Segundo a diretora do Curso de Ensino Médio, Maria Cristina de Oliveira Costa, os pedidos dos próprios alunos foram o principal motivo para se pensar na criação do programa de educação média. A partir da demanda, o DRH vislumbrou a possibilidade de formar funcionários que não tinham acesso ao ensino. Maria Cristina conta que 37 professores estagiários da Faculdade de Educação participam do programa de formação de adultos, sendo 19 deles integrantes do Curso de Ensino Médio.
Na entrega do diploma, na FAU, o Coral da USP abriu a cerimônia com a apresentação do Hino Nacional brasileiro. Entre os presentes estavam o reitor da USP, professor Adolpho José Melfi, além de diretores das unidades envolvidas. A ausência sentida foi a da coordenadora pedagógica do NEA, professora Stela Piconez, que não compareceu por motivo de saúde. Mas a homenagem que lhe foi prestada e os demorados aplausos dos formandos fizeram lembrar a todos os presentes o importante papel da professora na criação e implantação do programa educacional de adultos que hoje serve de referência até para outras universidades.

Educação consciente

Assentado no projeto educacional desenvolvido pelo educador Paulo Freire, o programa elaborado pelo NEA vincula as experiências pessoais dos alunos ao processo de aprendizagem e “leitura” do mundo. “O ´eu`, a vivência de cada um é o nosso ponto de partida. O indivíduo se reconhece no processo e passa a ter o que chamamos de aprendizagem significativa, ou seja, começa a existir uma articulação entre a vida da pessoa e o espaço ao redor”, afirma a diretora da Faculdade de Educação, professora Selma Garrido Pimenta. “Dessa forma, o indivíduo perceberá que precisa do domínio do conhecimento elaborado para se situar diante do mundo e diante de si. Nessa metodologia educacional, a forma de ensinar comunicação é fundamental, pois a linguagem assume uma dimensão muito importante, na qual se trabalha o significado das coisas. Não é suficiente ensinar a grafia e leitura das palavras: é preciso uma leitura compreensiva do mundo e seu contexto.”
Antes de chegar ao atual formato, os cursos de alfabetização do NEA pretendiam simplesmente desenvolver uma metodologia voltada para a formação de professores do ensino público, dentro do programa de licenciatura da Faculdade de Educação. A idéia era constituir um grupo de professores estagiários e capacitá-los ao ensino através do trabalho de extensão que hoje se transformou nos Cursos de Ensino Fundamental e de Ensino Médio do NEA, coordenados pela professora Stela.
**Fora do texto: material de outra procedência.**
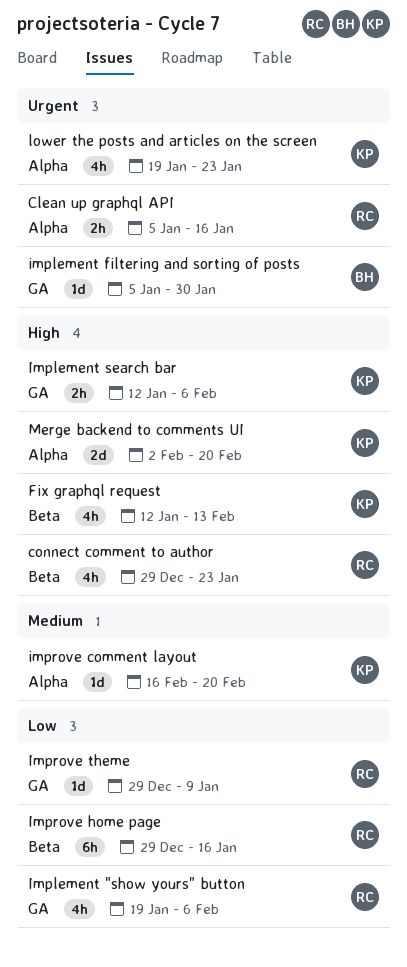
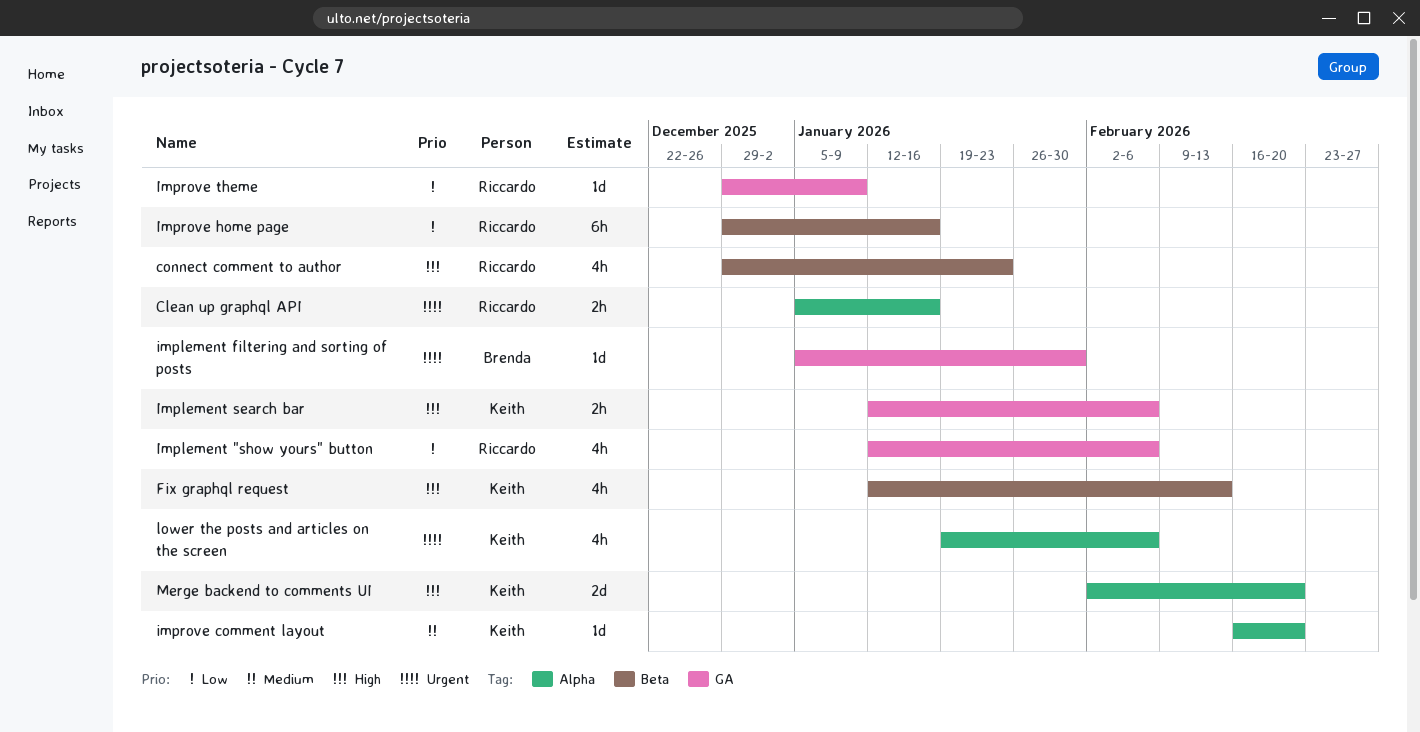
Implement "show yours" button, start: Jan 19 -> Jan 12
lower the posts and articles on the screen, due: Jan 23 -> Feb 6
Para a professora Selma, o ensino voltado para a educação de adultos tem enorme potencial de crescimento no Brasil. “Apesar de a educação ser um direito garantido na Constituição, até 30 anos atrás a quantidade de escolas públicas ofertadas era inferior à demanda. Somem-se a isso os problemas sociais de um país no qual a criança tem de sair da escola para trabalhar”, avalia Selma. “A conseqüência desse quadro precário é que a quantidade de pessoas que chegam à idade adulta sem alfabetização é muito grande e já faz parte da própria história do País. Por isso, as escolas que priorizam educação para adultos é um segmento que ainda deve crescer muito no Brasil.”